XALIMANEWS: Une nouvelle proposition de loi portant modification du Code électoral alimente le débat politique au Sénégal. Selon des informations rapportées par L’Observateur, le texte introduit un changement majeur : l’inéligibilité ne serait plus une conséquence automatique d’une condamnation judiciaire, mais deviendrait une peine complémentaire que le juge pourra décider ou non de prononcer.
Cette évolution juridique, si elle est adoptée, pourrait profondément transformer le paysage politique sénégalais. Elle redonne surtout une actualité brûlante à la situation de Ousmane Sonko. D’après L’As, la réforme relance clairement le débat autour du Premier ministre, toujours concerné par des restrictions liées à son éligibilité, malgré sa participation aux élections législatives de 2024.
Au cœur de la controverse se trouve sa condamnation définitive prononcée en juillet dernier. Ousmane Sonko avait écopé de six mois de prison avec sursis et de 200 millions de francs CFA de dommages et intérêts pour diffamation. Une décision qui, en première instance, l’avait écarté de la course à la présidentielle de 2024, marquant un tournant majeur dans sa trajectoire politique.
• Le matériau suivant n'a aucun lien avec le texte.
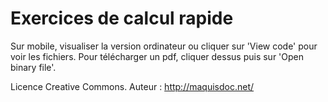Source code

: # Exercices de calcul rapide

Sur mobile, visualiser la version ordinateur ou cliquer sur 'View code' pour voir les fichiers. Pour télécharger un pdf, cliquer dessus puis sur 'Open binary file'.

Licence Creative Commons.
Auteur : http://maquisdoc.net/
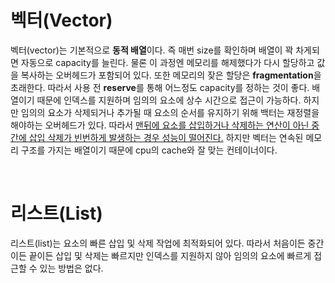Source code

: # 벡터(Vector)   

벡터(vector)는 기본적으로 <b>동적 배열</b>이다. 즉 매번 size를 확인하며 배열이 꽉 차게되면 자동으로 capacity를 늘린다. 물론 이 과정엔 메모리를 해제했다가 다시 할당하고 값을 복사하는 오버헤드가 포함되어 있다. 또한 메모리의 잦은 할당은 <b>fragmentation</b>을 초래한다. 따라서 사용 전 <b>reserve</b>를 통해 어느정도 capacity를 정하는 것이 좋다. 배열이기 때문에 인덱스를 지원하며 임의의 요소에 상수 시간으로 접근이 가능하다. 하지만 임의의 요소가 삭제되거나 추가될 때 요소의 순서를 유지하기 위해 백터는 재정렬을 해야하는 오버헤드가 있다. 따라서 <u>맨뒤에 요소를 삽입하거나 삭제하는 연산이 아닌 중간에 삽입 삭제가 빈번하게 발생하는 경우 성능이 떨어진다.</u> 하지만 벡터는 연속된 메모리 구조를 가지는 배열이기 때문에 cpu의 cache와 잘 맞는 컨테이너이다. 

<br>

# 리스트(List)
리스트(list)는
요소의 빠른 삽입 및 삭제 작업에 최적화되어 있다. 따라서 처음이든 중간이든 끝이든 삽입 및 삭제는 빠르지만 인덱스를 지원하지 않아 임의의 요소에 빠르게 접근할 수 있는 방법은 없다.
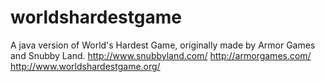 # worldshardestgame
A java version of World's Hardest Game, originally made by Armor Games and Snubby Land. http://www.snubbyland.com/ http://armorgames.com/ http://www.worldshardestgame.org/
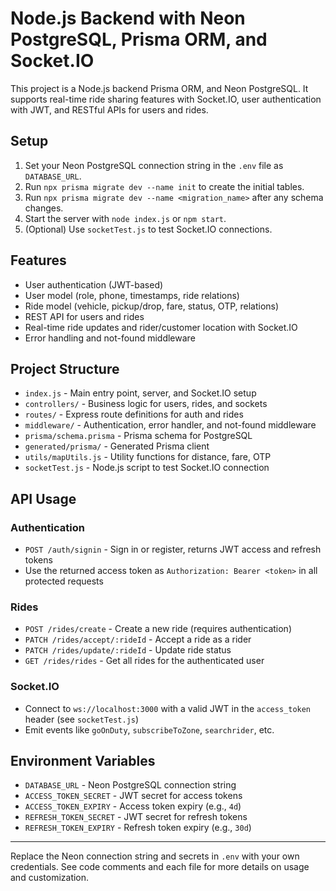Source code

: # Node.js Backend with Neon PostgreSQL, Prisma ORM, and Socket.IO

This project is a Node.js backend Prisma ORM, and Neon PostgreSQL. It supports real-time ride sharing features with Socket.IO, user authentication with JWT, and RESTful APIs for users and rides.

## Setup

1. Set your Neon PostgreSQL connection string in the `.env` file as `DATABASE_URL`.
2. Run `npx prisma migrate dev --name init` to create the initial tables.
3. Run `npx prisma migrate dev --name <migration_name>` after any schema changes.
4. Start the server with `node index.js` or `npm start`.
5. (Optional) Use `socketTest.js` to test Socket.IO connections.

## Features
- User authentication (JWT-based)
- User model (role, phone, timestamps, ride relations)
- Ride model (vehicle, pickup/drop, fare, status, OTP, relations)
- REST API for users and rides
- Real-time ride updates and rider/customer location with Socket.IO
- Error handling and not-found middleware

## Project Structure
- `index.js` - Main entry point, server, and Socket.IO setup
- `controllers/` - Business logic for users, rides, and sockets
- `routes/` - Express route definitions for auth and rides
- `middleware/` - Authentication, error handler, and not-found middleware
- `prisma/schema.prisma` - Prisma schema for PostgreSQL
- `generated/prisma/` - Generated Prisma client
- `utils/mapUtils.js` - Utility functions for distance, fare, OTP
- `socketTest.js` - Node.js script to test Socket.IO connection

## API Usage

### Authentication
- `POST /auth/signin` - Sign in or register, returns JWT access and refresh tokens
- Use the returned access token as `Authorization: Bearer <token>` in all protected requests

### Rides
- `POST /rides/create` - Create a new ride (requires authentication)
- `PATCH /rides/accept/:rideId` - Accept a ride as a rider
- `PATCH /rides/update/:rideId` - Update ride status
- `GET /rides/rides` - Get all rides for the authenticated user

### Socket.IO
- Connect to `ws://localhost:3000` with a valid JWT in the `access_token` header (see `socketTest.js`)
- Emit events like `goOnDuty`, `subscribeToZone`, `searchrider`, etc.

## Environment Variables
- `DATABASE_URL` - Neon PostgreSQL connection string
- `ACCESS_TOKEN_SECRET` - JWT secret for access tokens
- `ACCESS_TOKEN_EXPIRY` - Access token expiry (e.g., `4d`)
- `REFRESH_TOKEN_SECRET` - JWT secret for refresh tokens
- `REFRESH_TOKEN_EXPIRY` - Refresh token expiry (e.g., `30d`)

---

Replace the Neon connection string and secrets in `.env` with your own credentials. See code comments and each file for more details on usage and customization.
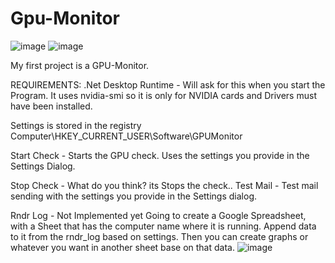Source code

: # Gpu-Monitor
![image](https://user-images.githubusercontent.com/35293441/213869750-b99d7018-500b-42bd-8368-315bdbd757ac.png)
![image](https://user-images.githubusercontent.com/35293441/213870025-bcdd3836-7439-47a1-b9e9-f9efdf3c83ee.png)

My first project is a GPU-Monitor.

REQUIREMENTS:
.Net Desktop Runtime - Will ask for this when you start the Program.
It uses nvidia-smi so it is only for NVIDIA cards and Drivers must have been installed.

Settings is stored in the registry
Computer\HKEY_CURRENT_USER\Software\GPUMonitor

Start Check - Starts the GPU check. 
Uses the settings you provide in the Settings Dialog.


Stop Check - What do you think? its Stops the check..
Test Mail - Test mail sending with the settings you provide in the Settings dialog.


Rndr Log - Not Implemented yet 
Going to create a Google Spreadsheet, with a Sheet that has the computer name where it is running.
Append data to it from the rndr_log based on settings. Then you can create graphs or whatever you want in another sheet base on that data.
![image](https://user-images.githubusercontent.com/35293441/213871142-44414a3d-c821-436e-a00a-ee799e46bbf3.png)



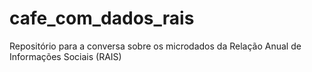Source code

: # cafe_com_dados_rais
Repositório para a conversa sobre os microdados da Relação Anual de Informações Sociais (RAIS)
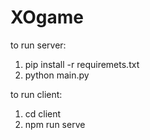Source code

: # XOgame

to run server:
1) pip install -r requiremets.txt
2) python main.py

to run client:
1) cd client
2) npm run serve
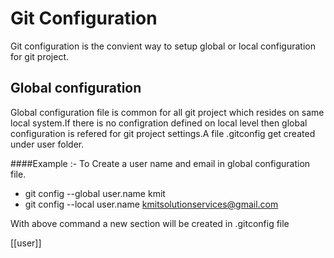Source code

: # Git Configuration 
Git configuration is the convient way to setup global or local configuration for git project.
## Global configuration <br />
Global configuration file is common for all git project which resides on same local system.If there is no configration defined on local level then global configuration is refered for git project settings.A file .gitconfig get created under user folder. 

####Example :- To Create a user name and email in global configuration file.
- git config --global user.name kmit
- git config --local user.name kmitsolutionservices@gmail.com

With above command a new section will be created in .gitconfig file

[[user]]


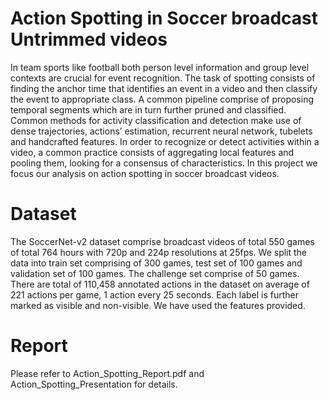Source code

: # Action Spotting in Soccer broadcast Untrimmed videos

In team sports like football both person level information and group level contexts are crucial for event recognition. The task of spotting consists of finding the anchor time that identifies
an event in a video and then classify the event to appropriate class. A common pipeline comprise of proposing temporal segments which are in turn further pruned and classified. Common
methods for activity classification and detection make use of dense trajectories, actions’ estimation, recurrent neural network, tubelets and handcrafted features. In order to recognize
or detect activities within a video, a common practice consists of aggregating local features and pooling them, looking for a consensus of characteristics. In this project we focus our
analysis on action spotting in soccer broadcast videos.

# Dataset
The SoccerNet-v2 dataset comprise broadcast videos of total 550 games of total 764 hours with 720p and 224p resolutions at 25fps. We split the data into train set comprising of 300 games,
test set of 100 games and validation set of 100 games. The challenge set comprise of 50 games. There are total of 110,458 annotated actions in the dataset on average of 221 actions per game, 1 action
every 25 seconds. Each label is further marked as visible and non-visible. We have used the features provided.

# Report
Please refer to Action_Spotting_Report.pdf and Action_Spotting_Presentation for details.
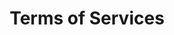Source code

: ---
title: Terms of Services
description: Eyowo is a digital solution that helps you achieve simple day-to-day financial transactions. To use Eyowo, simply create an account here.
link: /legal/terms-of-service/
link-text: Explore terms of services
icon: '/uploads/legal/terms-of-services.svg'
position: 3
---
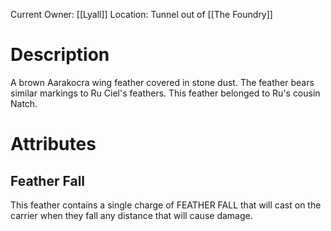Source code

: 
Current Owner: [[Lyall]]
Location: Tunnel out of [[The Foundry]]

# Description
A brown Aarakocra wing feather covered in stone dust. The feather bears similar markings to Ru Ciel's feathers.
This feather belonged to Ru's cousin Natch.

# Attributes
## Feather Fall
This feather contains a single charge of FEATHER FALL that will cast on the carrier when they fall any distance that will cause damage.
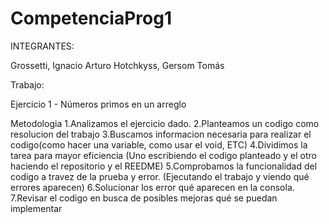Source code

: # CompetenciaProg1 
INTEGRANTES:

Grossetti, Ignacio Arturo
Hotchkyss, Gersom Tomás

Trabajo:

Ejercicio 1 - Números primos en un arreglo

Metodologia
1.Analizamos el ejercicio dado.
2.Planteamos un codigo como resolucion del trabajo
3.Buscamos informacion necesaria para realizar el codigo(como hacer una variable, como usar el void, ETC)
4.Dividimos la tarea para mayor eficiencia (Uno escribiendo el codigo planteado y el otro haciendo el repositorio y el REEDME)
5.Comprobamos la funcionalidad del codigo a travez de la prueba y error. (Ejecutando el trabajo y viendo qué errores aparecen)
6.Solucionar los error qué aparecen en la consola.
7.Revisar el codigo en busca de posibles mejoras qué se puedan implementar 

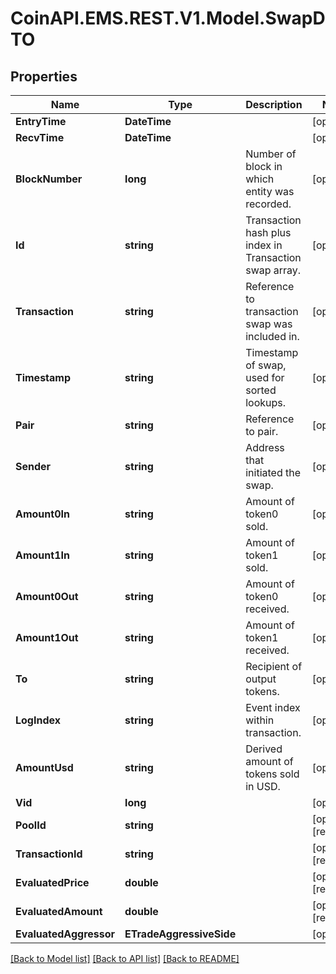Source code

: 
# CoinAPI.EMS.REST.V1.Model.SwapDTO

## Properties

Name | Type | Description | Notes
------------ | ------------- | ------------- | -------------
**EntryTime** | **DateTime** |  | [optional] 
**RecvTime** | **DateTime** |  | [optional] 
**BlockNumber** | **long** | Number of block in which entity was recorded. | [optional] 
**Id** | **string** | Transaction hash plus index in Transaction swap array. | [optional] 
**Transaction** | **string** | Reference to transaction swap was included in. | [optional] 
**Timestamp** | **string** | Timestamp of swap, used for sorted lookups. | [optional] 
**Pair** | **string** | Reference to pair. | [optional] 
**Sender** | **string** | Address that initiated the swap. | [optional] 
**Amount0In** | **string** | Amount of token0 sold. | [optional] 
**Amount1In** | **string** | Amount of token1 sold. | [optional] 
**Amount0Out** | **string** | Amount of token0 received. | [optional] 
**Amount1Out** | **string** | Amount of token1 received. | [optional] 
**To** | **string** | Recipient of output tokens. | [optional] 
**LogIndex** | **string** | Event index within transaction. | [optional] 
**AmountUsd** | **string** | Derived amount of tokens sold in USD. | [optional] 
**Vid** | **long** |  | [optional] 
**PoolId** | **string** |  | [optional] [readonly] 
**TransactionId** | **string** |  | [optional] [readonly] 
**EvaluatedPrice** | **double** |  | [optional] [readonly] 
**EvaluatedAmount** | **double** |  | [optional] [readonly] 
**EvaluatedAggressor** | **ETradeAggressiveSide** |  | [optional] 

[[Back to Model list]](../README.md#documentation-for-models)
[[Back to API list]](../README.md#documentation-for-api-endpoints)
[[Back to README]](../README.md)

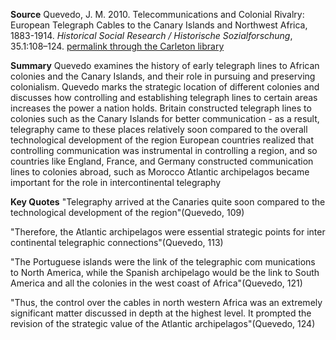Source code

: **Source**
Quevedo, J. M. 2010. Telecommunications and Colonial Rivalry: European Telegraph Cables to the Canary Islands and Northwest Africa, 1883-1914. _Historical Social Research / Historische Sozialforschung_, 35.1:108–124. [permalink through the Carleton library](https://proxy.library.carleton.ca/login?url=https://www.jstor.org/stable/20762431)


**Summary**
Quevedo examines the history of early telegraph lines to African colonies and the Canary Islands, and their role in pursuing and preserving colonialism. Quevedo marks the strategic location of different colonies and discusses how controlling and establishing telegraph lines to certain areas increases the power a nation holds.
Britain constructed telegraph lines to colonies such as the Canary Islands for better communication
	- as a result, telegraphy came to these places relatively soon compared to the overall technological development of the region
European countries realized that controlling communication was instrumental in controlling a region, and so countries like England, France, and Germany constructed communication lines to colonies abroad, such as Morocco
Atlantic archipelagos became important for the role in intercontinental telegraphy



**Key Quotes**
"Telegraphy arrived at the Canaries quite soon compared to the technological development of the region"(Quevedo, 109)

"Therefore, the Atlantic archipelagos were essential strategic points for inter continental telegraphic connections"(Quevedo, 113)

"The Portuguese islands were the link of the telegraphic com munications to North America, while the Spanish archipelago would be the link to South America and all the colonies in the west coast of Africa"(Quevedo, 121)

"Thus, the control over the cables in north western Africa was an extremely significant matter discussed in depth at the highest level. It prompted the revision of the strategic value of the Atlantic archipelagos"(Quevedo, 124)


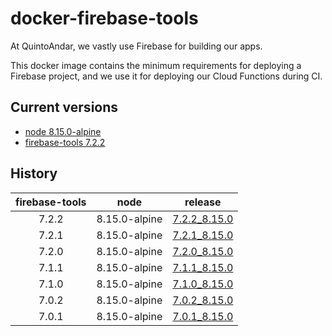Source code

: # docker-firebase-tools

At QuintoAndar, we vastly use Firebase for building our apps.

This docker image contains the minimum requirements for deploying a Firebase project, and we use it for deploying our Cloud Functions during CI.

## Current versions

- [node 8.15.0-alpine](https://github.com/mhart/alpine-node/releases/tag/8.15.0)
- [firebase-tools 7.2.2](https://github.com/firebase/firebase-tools/releases/tag/v7.2.2)

## History

| firebase-tools | node |    release   |
|:--------------:|:----:|:------------:|
|      7.2.2     |   8.15.0-alpine  | [7.2.2_8.15.0](https://github.com/quintoandar/docker-firebase-tools/releases/tag/7.2.2_8.15.0) |
|      7.2.1     |   8.15.0-alpine  | [7.2.1_8.15.0](https://github.com/quintoandar/docker-firebase-tools/releases/tag/7.2.1_8.15.0) |
|      7.2.0     |   8.15.0-alpine  | [7.2.0_8.15.0](https://github.com/quintoandar/docker-firebase-tools/releases/tag/7.2.0_8.15.0) |
|      7.1.1     |   8.15.0-alpine  | [7.1.1_8.15.0](https://github.com/quintoandar/docker-firebase-tools/releases/tag/7.1.1_8.15.0) |
|      7.1.0     |   8.15.0-alpine  | [7.1.0_8.15.0](https://github.com/quintoandar/docker-firebase-tools/releases/tag/7.1.0_8.15.0) |
|      7.0.2     |   8.15.0-alpine  | [7.0.2_8.15.0](https://github.com/quintoandar/docker-firebase-tools/releases/tag/7.0.2_8.15.0) |
|      7.0.1     |   8.15.0-alpine  | [7.0.1_8.15.0](https://github.com/quintoandar/docker-firebase-tools/releases/tag/7.0.1_8.15.0) |
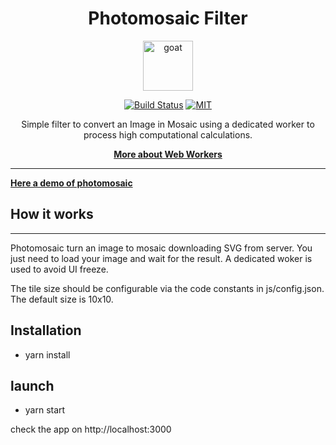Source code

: <div align="center">
<h1>Photomosaic Filter</h1>

<a href="https://www.emojione.com/emoji/1f410">
<img height="80" width="80" alt="goat" src="https://raw.githubusercontent.com/kentcdodds/react-testing-library/master/other/goat.png" />
</a>

[![Build Status](https://travis-ci.org/bayesianforce/photomosaic-web_worker.svg?branch=master)](https://travis-ci.org/bayesianforce/photomosaic-web_worker)
[![MIT](https://img.shields.io/npm/l/gccx.svg)](https://github.com/bayesianforce/photomosaic-web_worker/blob/master/README.md)

<p>Simple filter to convert an Image in Mosaic using a dedicated worker to process high computational calculations.</p>

[**More about Web Workers**](https://developer.mozilla.org/en-US/docs/Web/API/Web_Workers_API/Using_web_workers)

</div>

<hr />

[**Here a demo of photomosaic**](https://photomosaicool.herokuapp.com/)

## How it works

---

Photomosaic turn an image to mosaic downloading SVG from server. You just need to load your image and wait for the result.
A dedicated woker is used to avoid UI freeze.

The tile size should be configurable via the code constants in js/config.json.
The default size is 10x10.

## Installation

-   yarn install

## launch

-   yarn start

check the app on http://localhost:3000
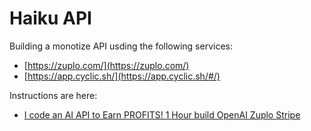 # Haiku API
Building a monotize API usding the following services:
- [https://zuplo.com/](https://zuplo.com/)
- [https://app.cyclic.sh/](https://app.cyclic.sh/#/)

Instructions are here:
- [I code an AI API to Earn PROFITS! 1 Hour build OpenAI Zuplo Stripe](https://www.youtube.com/watch?v=xe6wU26bf6s&t=3s)
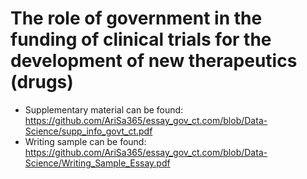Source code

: # The role of government in the funding of clinical trials for the development of new therapeutics (drugs)
- Supplementary material can be found: https://github.com/AriSa365/essay_gov_ct.com/blob/Data-Science/supp_info_govt_ct.pdf
- Writing sample can be found: https://github.com/AriSa365/essay_gov_ct.com/blob/Data-Science/Writing_Sample_Essay.pdf

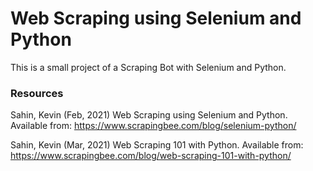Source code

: # Web Scraping using Selenium and Python 

This is a small project of a Scraping Bot with Selenium and Python. 
 

### Resources

Sahin, Kevin (Feb, 2021) Web Scraping using Selenium and Python. Available from: https://www.scrapingbee.com/blog/selenium-python/

Sahin, Kevin (Mar, 2021) Web Scraping 101 with Python. Available from: https://www.scrapingbee.com/blog/web-scraping-101-with-python/
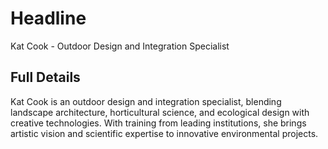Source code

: # Headline

Kat Cook - Outdoor Design and Integration Specialist

## Full Details

Kat Cook is an outdoor design and integration specialist, blending landscape architecture, horticultural science, and ecological design with creative technologies. With training from leading institutions, she brings artistic vision and scientific expertise to innovative environmental projects.

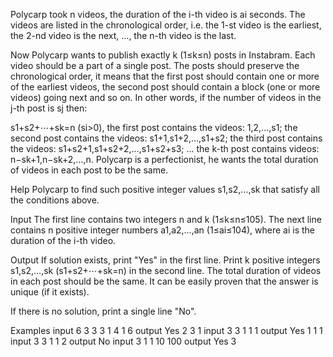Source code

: Polycarp took n videos, the duration of the i-th video is ai seconds. The videos are listed in the chronological order, i.e. the 1-st video is the earliest, the 2-nd video is the next, ..., the n-th video is the last.

Now Polycarp wants to publish exactly k (1≤k≤n) posts in Instabram. Each video should be a part of a single post. The posts should preserve the chronological order, it means that the first post should contain one or more of the earliest videos, the second post should contain a block (one or more videos) going next and so on. In other words, if the number of videos in the j-th post is sj then:

s1+s2+⋯+sk=n (si>0),
the first post contains the videos: 1,2,…,s1;
the second post contains the videos: s1+1,s1+2,…,s1+s2;
the third post contains the videos: s1+s2+1,s1+s2+2,…,s1+s2+s3;
...
the k-th post contains videos: n−sk+1,n−sk+2,…,n.
Polycarp is a perfectionist, he wants the total duration of videos in each post to be the same.

Help Polycarp to find such positive integer values s1,s2,…,sk that satisfy all the conditions above.

Input
The first line contains two integers n and k (1≤k≤n≤105). The next line contains n positive integer numbers a1,a2,…,an (1≤ai≤104), where ai is the duration of the i-th video.

Output
If solution exists, print "Yes" in the first line. Print k positive integers s1,s2,…,sk (s1+s2+⋯+sk=n) in the second line. The total duration of videos in each post should be the same. It can be easily proven that the answer is unique (if it exists).

If there is no solution, print a single line "No".

Examples
input
6 3
3 3 1 4 1 6
output
Yes
2 3 1 
input
3 3
1 1 1
output
Yes
1 1 1 
input
3 3
1 1 2
output
No
input
3 1
1 10 100
output
Yes
3 
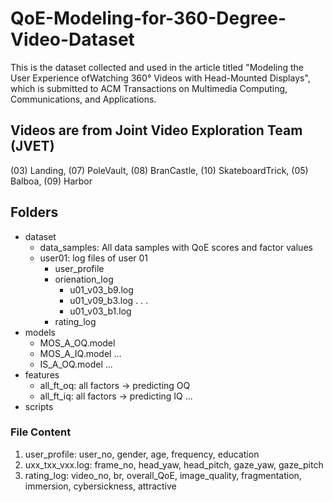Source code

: # QoE-Modeling-for-360-Degree-Video-Dataset
This is the dataset collected and used in the article titled "Modeling the User Experience ofWatching 360° Videos with
Head-Mounted Displays", which is submitted to ACM Transactions on Multimedia Computing, Communications, and Applications.
## Videos are from Joint Video Exploration Team (JVET)
(03) Landing, (07) PoleVault, (08) BranCastle, (10) SkateboardTrick, (05) Balboa, (09) Harbor
## Folders
- dataset
  - data_samples: All data samples with QoE scores and factor values
  - user01: log files of user 01
    - user_profile
    - orienation_log
      - u01_v03_b9.log
      - u01_v09_b3.log
      .
      .
      .
      - u01_v03_b1.log
    - rating_log
- models
  - MOS_A_OQ.model
  - MOS_A_IQ.model
  ...
  - IS_A_OQ.model
  ...
- features
  - all_ft_oq: all factors -> predicting OQ
  - all_ft_iq: all factors -> predicting IQ
  ...
- scripts
### File Content
1. user_profile:
  user_no, gender, age, frequency, education
2. uxx_txx_vxx.log:
  frame_no, head_yaw, head_pitch, gaze_yaw, gaze_pitch
3. rating_log:
  video_no, br, overall_QoE, image_quality, fragmentation, immersion, cybersickness, attractive
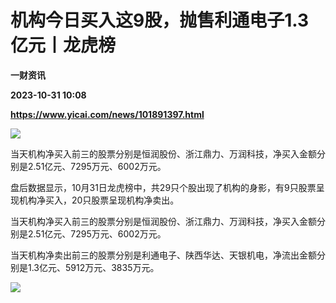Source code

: # 机构今日买入这9股，抛售利通电子1.3亿元丨龙虎榜
**一财资讯**

**2023-10-31 10:08**

**https://www.yicai.com/news/101891397.html**

![](https://imgcdn.yicai.com/uppics/slides/2023/10/53c6f1bfbacdc55a8757e36e1379cef4.jpg)

当天机构净买入前三的股票分别是恒润股份、浙江鼎力、万润科技，净买入金额分别是2.51亿元、7295万元、6002万元。

盘后数据显示，10月31日龙虎榜中，共29只个股出现了机构的身影，有9只股票呈现机构净买入，20只股票呈现机构净卖出。

当天机构净买入前三的股票分别是恒润股份、浙江鼎力、万润科技，净买入金额分别是2.51亿元、7295万元、6002万元。

当天机构净卖出前三的股票分别是利通电子、陕西华达、天银机电，净流出金额分别是1.3亿元、5912万元、3835万元。

![](https://imgcdn.yicai.com/uppics/images/2023/10/6502162bd2ebe93bdfcb30da8a2aa6c9.jpg)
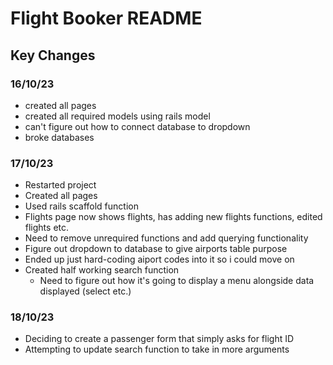 # Flight Booker README

## Key Changes
### 16/10/23
- created all pages
- created all required models using rails model
- can't figure out how to connect database to dropdown
- broke databases
### 17/10/23
- Restarted project
- Created all pages
- Used rails scaffold function 
- Flights page now shows flights, has adding new flights functions, edited flights etc.
- Need to remove unrequired functions and add querying functionality 
- Figure out dropdown to database to give airports table purpose
- Ended up just hard-coding aiport codes into it so i could move on
- Created half working search function
    - Need to figure out how it's going to display a menu alongside data displayed (select etc.)
### 18/10/23
- Deciding to create a passenger form that simply asks for flight ID 
- Attempting to update search function to take in more arguments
Les partisans de la réforme, issus du groupe parlementaire Pastef-Les Patriotes, défendent une volonté de modernisation du système électoral. Dans l’exposé des motifs, ils estiment que certaines sanctions, notamment l’inéligibilité automatique, peuvent porter atteinte à la “vitalité démocratique”. Ils plaident ainsi pour un encadrement plus souple, laissant au juge le soin d’apprécier la nécessité et la durée d’une telle mesure.
En toile de fond, cette initiative soulève des interrogations majeures : s’agit-il d’un simple ajustement juridique ou d’une réforme taillée pour redéfinir les règles du jeu politique ? Une chose est sûre, le débat sur l’éligibilité au Sénégal est loin d’être clos.